This is the ninth and penultimate book in Jon A. Jackson's excellent series featuring Detroit homicide detective "Fang" Mulheisen. Oddly, though, Mulheisen does not appear at all in this book, save for being mentioned by name a couple of times. Rather, the main protagonist in this entry is Mulheisen's long-time nemesis, Joe Service.
Service first appeared in the series as a troubleshooter/consultant who was employed by the mob to deal with problems that the mobsters couldn't deal with in-house. In the course of his activities in Detroit, Service and "Mul" crossed paths on a number of occasions.
At one point, Mulheisen finally caught up with Service and arrested him. At the time, though, Service had been badly injured and so was being held in custody in a hospital. For reasons far too complicated to explain here, Joe attracted the attention of a group of rogue government figures who were employed by the CIA and other such agencies. Upset by the way the bureaucracy often frustrated their efforts to achieve justice, these agents formed a group called the Lucani, and began administering "justice" to various miscreants as they saw fit. The Lucani determined that Joe might be useful to them for a specific mission and so helped him escape custody with the provision that he would "consult" with them on a case.
Now the Lucani have lost track of one of their members, a shadowy figure known only as Franko. When last seen, Franko was undercover in Serbia, investigating a group of drug smugglers. But then the conflict in that part of the world heated up and Frank disappeared. The Lucani have intelligence suggesting that Franko managed to escape and make his way to Butte, Montana, which has a small Serbian population. They very much want to talk to him and so commission Service and his lover, Helen Sedlacek, who also has ties to the Serbian community, to go to Montana and track Franko down.
Joe and Helen had lived briefly in the Butte area, and, like any sensible person, Joe is anxious to get back to Montana. The hunt for Franko seems a good excuse, even though it will be like looking for the proverbial needle in a haystack.

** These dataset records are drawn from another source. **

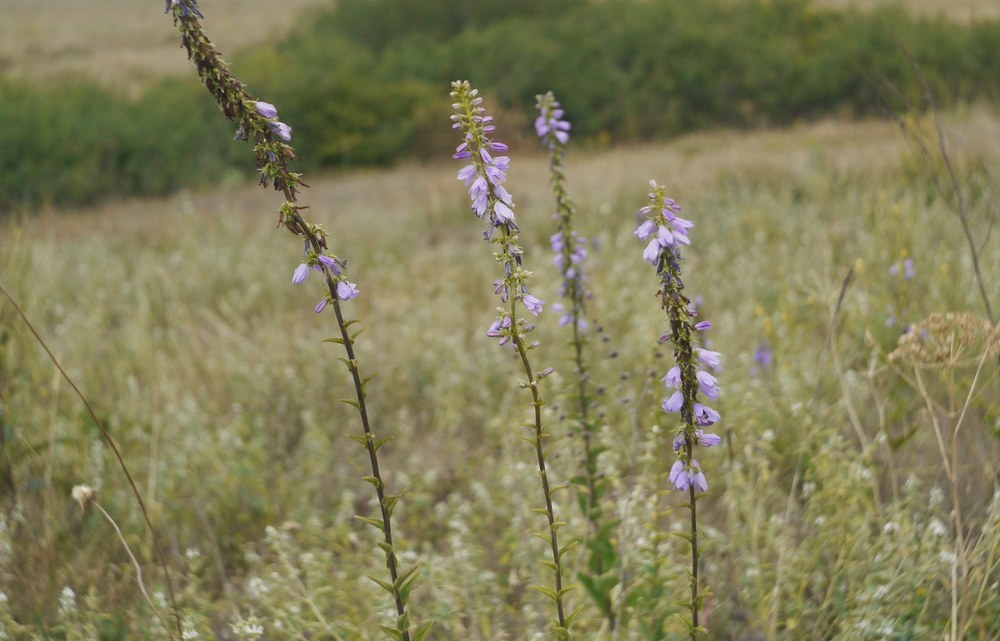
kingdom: Plantae
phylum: Tracheophyta
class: Magnoliopsida
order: Asterales
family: Campanulaceae
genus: Campanula
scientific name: Campanula bononiensis
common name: Pale bellflower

What follows is a very entertaining adventure populated by a lot of colorful characters. There are a number of twists and turns, and Joe and Helen have no idea who they can really trust outside of each other. It turns out that several other people are also desperately seeking Franko, including a nasty Serbian war criminal nicknamed The Badger. When all of these people wind up in Montana at the same time, the result is a great climax with lots of action, wry humor and playful sex. This is a book will surely appeal to a wide variety of readers, even if it is a "Fang" Mulheisen book sans Mulheisen.